Supplied passage →
Matt Yglesias

Sep 25th, 2008 at 1:31 pm

Policy Objectives

People are generally happier when the stock market goes up than when the stock market goes down. But given that large numbers of people own no stock, and most people own only a very small amount of stock, it makes no sense to make stock market performance the main goal of economic policy. Most people’s year-to-year financial situation is more influenced by the state of the health care system than by the state of the stock market. Most people’s retirement security is more influenced by whether or not large cuts are made in promised Social Security benefits than by the state of the stock market. But the interests of the relatively small minority of people whose financial situation is dominated by the state of the stock market have disproportionate influence over the media and the political system.






29 Responses to “Policy Objectives”

  1. El Cid Says:

    With talk like that, you’re not going to be on NPR’s “Marketplace” too often.

  2. fusion Says:

    Much of hiring is ultimately controlled by CEOs who care a lot about stock prices. Capital raising also depends on the stock market.

    Both of these affect main street.

    Of course, stock performance is not the main goal, but it matters.

  3. bottomofthe9th Says:

    Where’s the actual evidence that any of this is true? There is no way that enough middle-class people retire on Social Security alone for “most Americans” to be more influenced by Social Security changes than by the changes stock market. Rather, most of them have either a pension or a 401(k); in the latter case, obviously, they’re stockholders, but in the former case they’re stockholders, too, albeit through their company’s investments rather than their own. But the stock market still matters to them! If their pension plans aren’t funded, that’s going to be a much bigger deal than marginal Social Security cuts.

Your goal → From the post on the stock market and economic policy, write out the part between "Matt Yglesias" and "the political system.", inclusive, word for word.

(Stored entries)
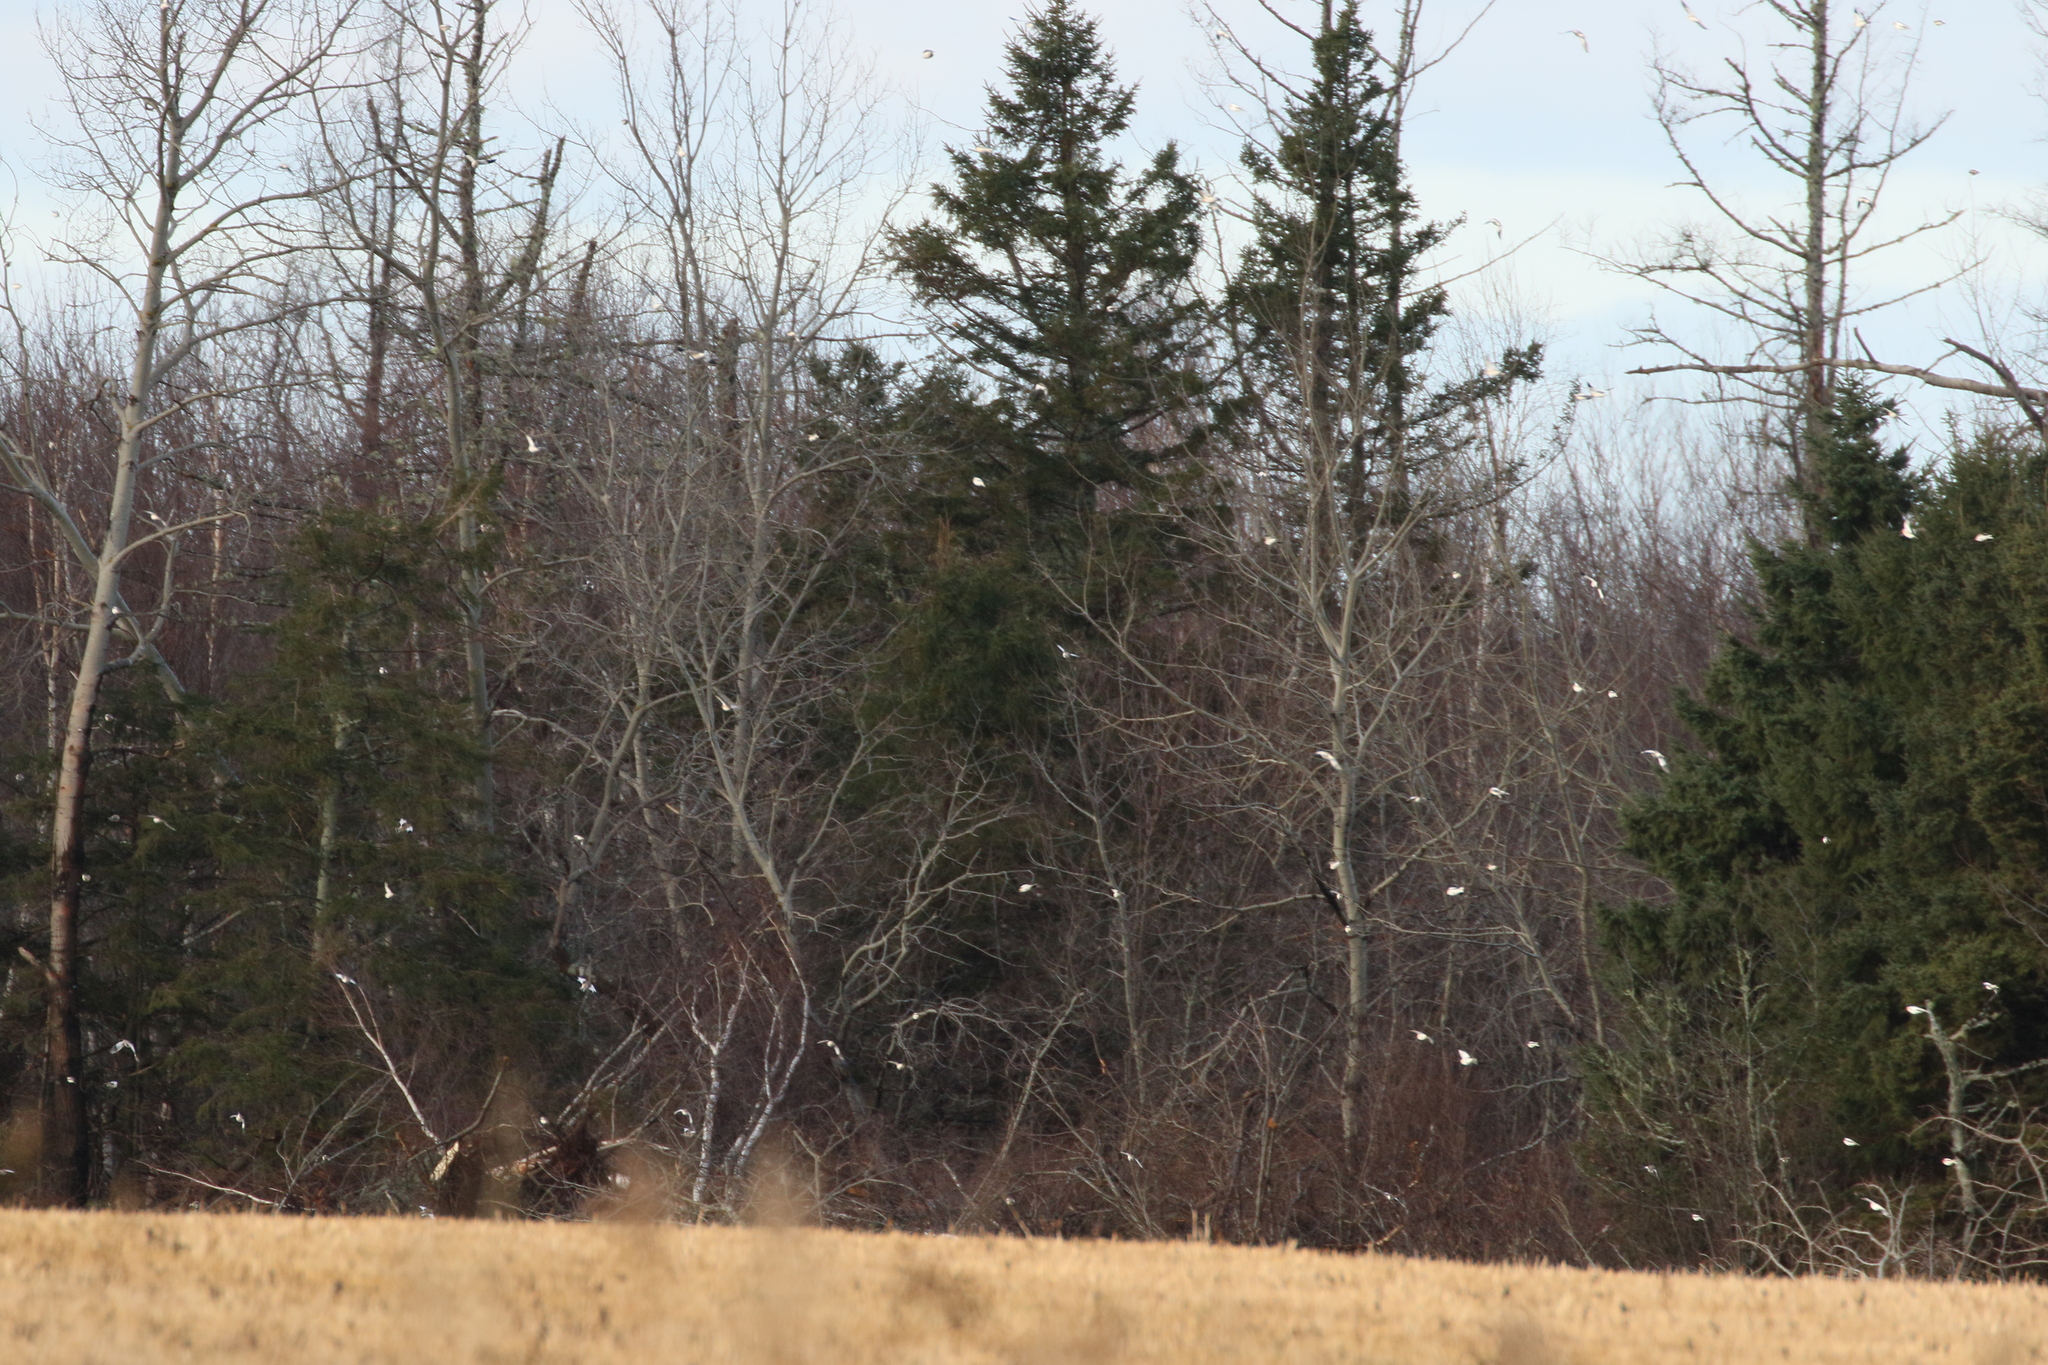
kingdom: Animalia
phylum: Chordata
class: Aves
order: Passeriformes
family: Calcariidae
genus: Plectrophenax
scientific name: Plectrophenax nivalis
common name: Snow bunting
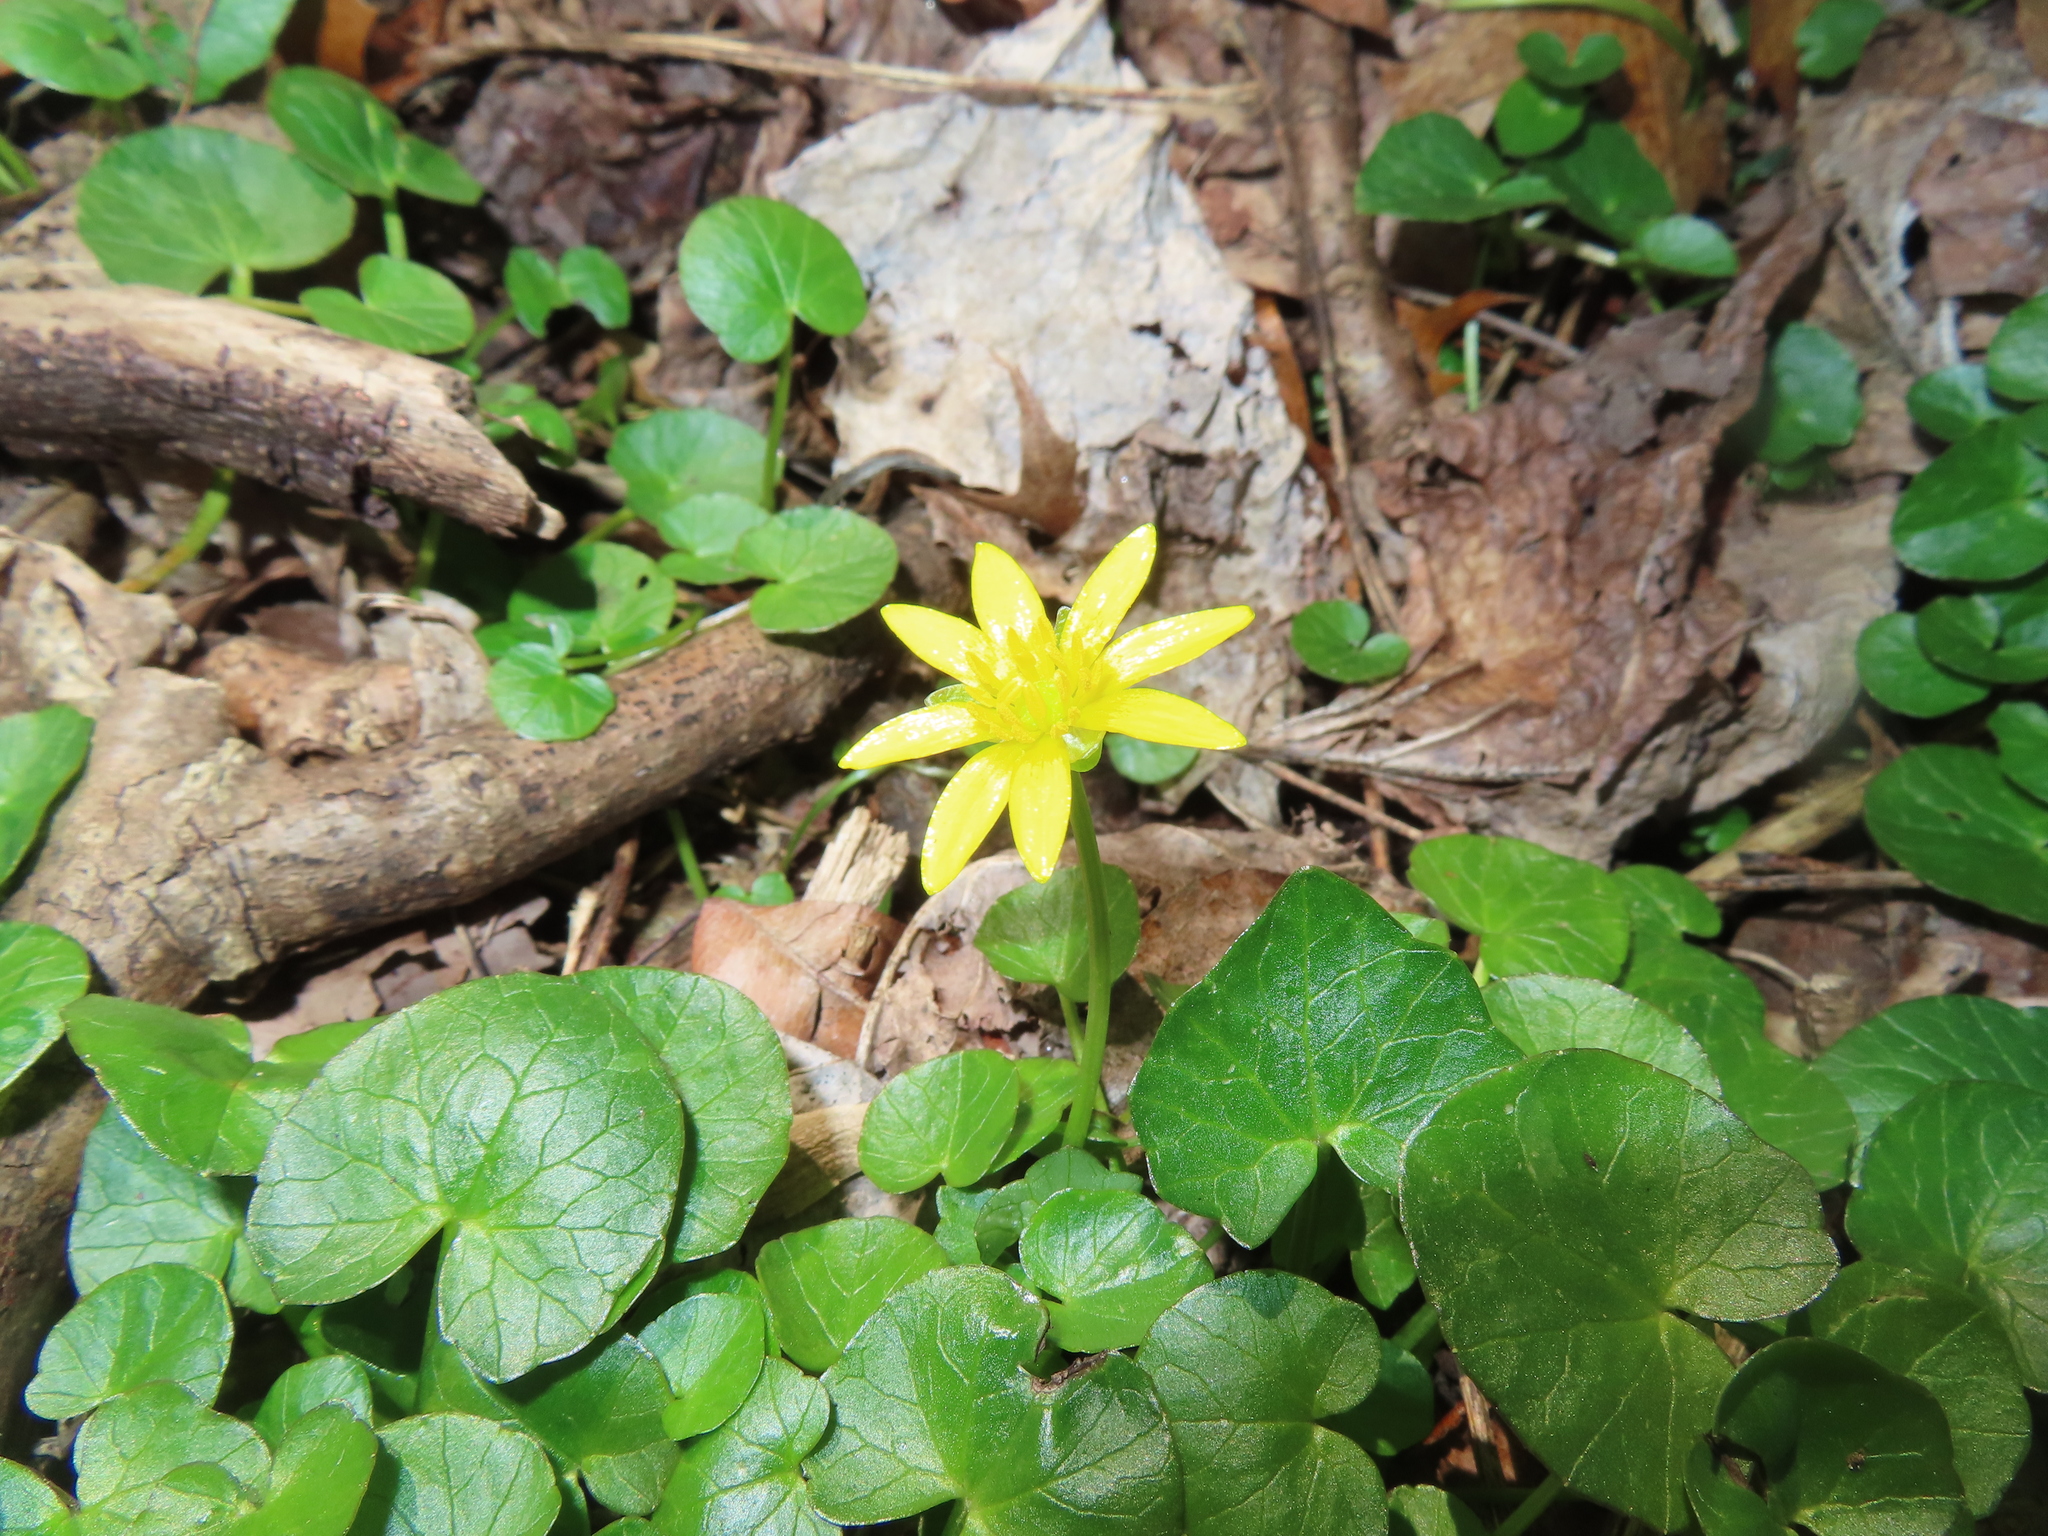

Task output →
Matt Yglesias

Sep 25th, 2008 at 1:31 pm

Policy Objectives

People are generally happier when the stock market goes up than when the stock market goes down. But given that large numbers of people own no stock, and most people own only a very small amount of stock, it makes no sense to make stock market performance the main goal of economic policy. Most people’s year-to-year financial situation is more influenced by the state of the health care system than by the state of the stock market. Most people’s retirement security is more influenced by whether or not large cuts are made in promised Social Security benefits than by the state of the stock market. But the interests of the relatively small minority of people whose financial situation is dominated by the state of the stock market have disproportionate influence over the media and the political system.